# I know where's the gas tank, but all that other stuff??



## JackM (Jul 29, 2008)

I'm in the process of lettering my SD70MAC, now that the painting's done. I have a set of decals to help detail it a bit. Things like "extinguisher inside", "Danger 600 volts", "Danger 1000 Volts", "Engine Oil Drain", etc., etc. I don't have a clue where they belong.

I've spent a good part of today on the Internet trying to find prototype photos to give me some clues where a few of these would go. Not one side photo of any SD70 close enough to see any such details. Yeah, I know they're all pretty grubby, but there's gotta be somethin' out there.

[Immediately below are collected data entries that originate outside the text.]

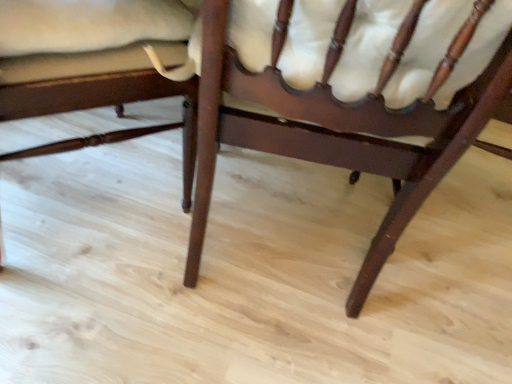
Question: In the image, is mahogany wood chair at center, arranged as the 1th chair when viewed from the right, on the left side or the right side of matte dark wood chair at lower left, the second chair viewed from the right?

Choices:
 (A) left
 (B) right

Answer: (B)

Question: Is mahogany wood chair at center, arranged as the 1th chair when viewed from the right, wider or thinner than matte dark wood chair at lower left, the second chair viewed from the right?

Choices:
 (A) thin
 (B) wide

Answer: (A)

Question: From a real-world perspective, is mahogany wood chair at center, the second chair in the left-to-right sequence, above or below matte dark wood chair at lower left, the second chair viewed from the right?

Choices:
 (A) below
 (B) above

Answer: (B)

Question: Choose the correct answer: Is matte dark wood chair at lower left, the second chair viewed from the right, inside mahogany wood chair at center, the second chair in the left-to-right sequence, or outside it?

Choices:
 (A) inside
 (B) outside

Answer: (B)

Question: Looking at their shapes, would you say matte dark wood chair at lower left, arranged as the 1th chair when viewed from the left, is wider or thinner than mahogany wood chair at center, arranged as the 1th chair when viewed from the right?

Choices:
 (A) wide
 (B) thin

Answer: (A)

Question: From the image's perspective, is matte dark wood chair at lower left, the second chair viewed from the right, positioned above or below mahogany wood chair at center, the second chair in the left-to-right sequence?

Choices:
 (A) below
 (B) above

Answer: (B)

Question: From a real-world perspective, is matte dark wood chair at lower left, arranged as the 1th chair when viewed from the left, physically located above or below mahogany wood chair at center, arranged as the 1th chair when viewed from the right?

Choices:
 (A) above
 (B) below

Answer: (B)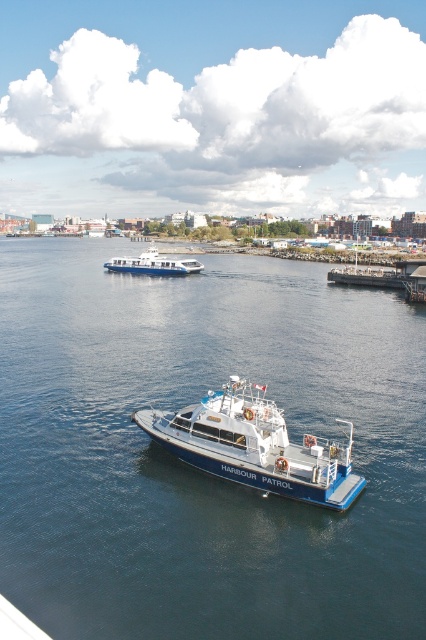
You are a tourist standing on the wooden dock at right and want to take a photo of the blue matte harbour patrol boat at center. Will the entire boat fit in your camera frame if your camera has a 1.5 meter wide field of view?

The blue matte harbour patrol boat at center is shorter than the wooden dock at right. Since the dock is longer than the boat, and the boat is at center, the boat should fit within the 1.5 meter field of view as it is shorter than the dock which is longer than 1.5 meters. However, without exact measurements of the boat itself, we can infer based on the comparison that it should fit.

You are a tourist standing on the wooden dock at right and want to take a photo of the blue matte harbour patrol boat at center. Since the boat is smaller in the frame, how should you adjust your position to make it appear larger in your photo?

To make the blue matte harbour patrol boat at center appear larger in your photo, you should move closer to it while staying on the wooden dock at right. Since the boat is smaller compared to the dock, reducing the distance between you and the boat will magnify its size in the frame.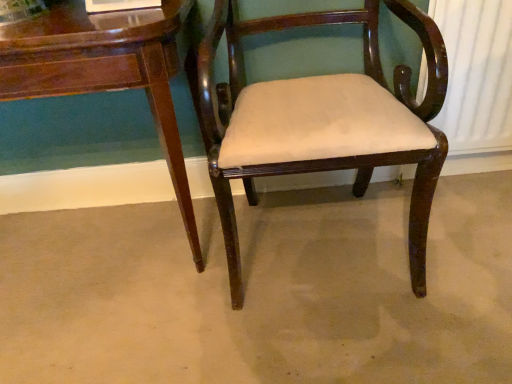
Question: From the image's perspective, is glossy wood table at lower left beneath mahogany wood chair at center?

Choices:
 (A) yes
 (B) no

Answer: (A)

Question: Considering the relative sizes of glossy wood table at lower left and mahogany wood chair at center in the image provided, is glossy wood table at lower left wider than mahogany wood chair at center?

Choices:
 (A) no
 (B) yes

Answer: (A)

Question: Is glossy wood table at lower left completely or partially outside of mahogany wood chair at center?

Choices:
 (A) no
 (B) yes

Answer: (B)

Question: Can you confirm if glossy wood table at lower left is shorter than mahogany wood chair at center?

Choices:
 (A) yes
 (B) no

Answer: (A)

Question: Does glossy wood table at lower left appear on the left side of mahogany wood chair at center?

Choices:
 (A) yes
 (B) no

Answer: (A)

Question: Is mahogany wood chair at center taller or shorter than glossy wood table at lower left?

Choices:
 (A) tall
 (B) short

Answer: (A)

Question: Choose the correct answer: Is mahogany wood chair at center inside glossy wood table at lower left or outside it?

Choices:
 (A) inside
 (B) outside

Answer: (B)

Question: Relative to glossy wood table at lower left, is mahogany wood chair at center in front or behind?

Choices:
 (A) behind
 (B) front

Answer: (B)

Question: Looking at the image, does mahogany wood chair at center seem bigger or smaller compared to glossy wood table at lower left?

Choices:
 (A) small
 (B) big

Answer: (A)

Question: In the image, is brown wood chair at center on the left side or the right side of mahogany wood chair at center?

Choices:
 (A) right
 (B) left

Answer: (B)

Question: Considering the positions of brown wood chair at center and mahogany wood chair at center in the image, is brown wood chair at center wider or thinner than mahogany wood chair at center?

Choices:
 (A) thin
 (B) wide

Answer: (B)

Question: In the image, is brown wood chair at center positioned in front of or behind mahogany wood chair at center?

Choices:
 (A) behind
 (B) front

Answer: (A)

Question: From a real-world perspective, is brown wood chair at center above or below mahogany wood chair at center?

Choices:
 (A) above
 (B) below

Answer: (B)

Question: From the image's perspective, is glossy wood table at lower left located above or below mahogany wood chair at center?

Choices:
 (A) below
 (B) above

Answer: (A)

Question: From a real-world perspective, is glossy wood table at lower left above or below mahogany wood chair at center?

Choices:
 (A) above
 (B) below

Answer: (B)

Actually, it'd be nice if someone would take a photo and identify just what does what. What's behind all those doors? (I know...the engine. Thanks a heap.) Where's the fire extinguisher? The oil drain? Does the SD70 work with 600 volts or 1600?

I think I'm asking two questions: (for my MAC, where do the signs go, and, so I don't have to feel so stooopid, which fitting does what?

JackM

I DID find an excellent explanation of what every button and switch INSIDE the cab does what. Very informative. Very helpful for when I build a life-size engineer's cab in my spare bedroom.


----------



## SD90WLMT (Feb 16, 2010)

Jack, 

I sent you a PM... 

I have what you might need..... 

Dirk - DMS Ry.


----------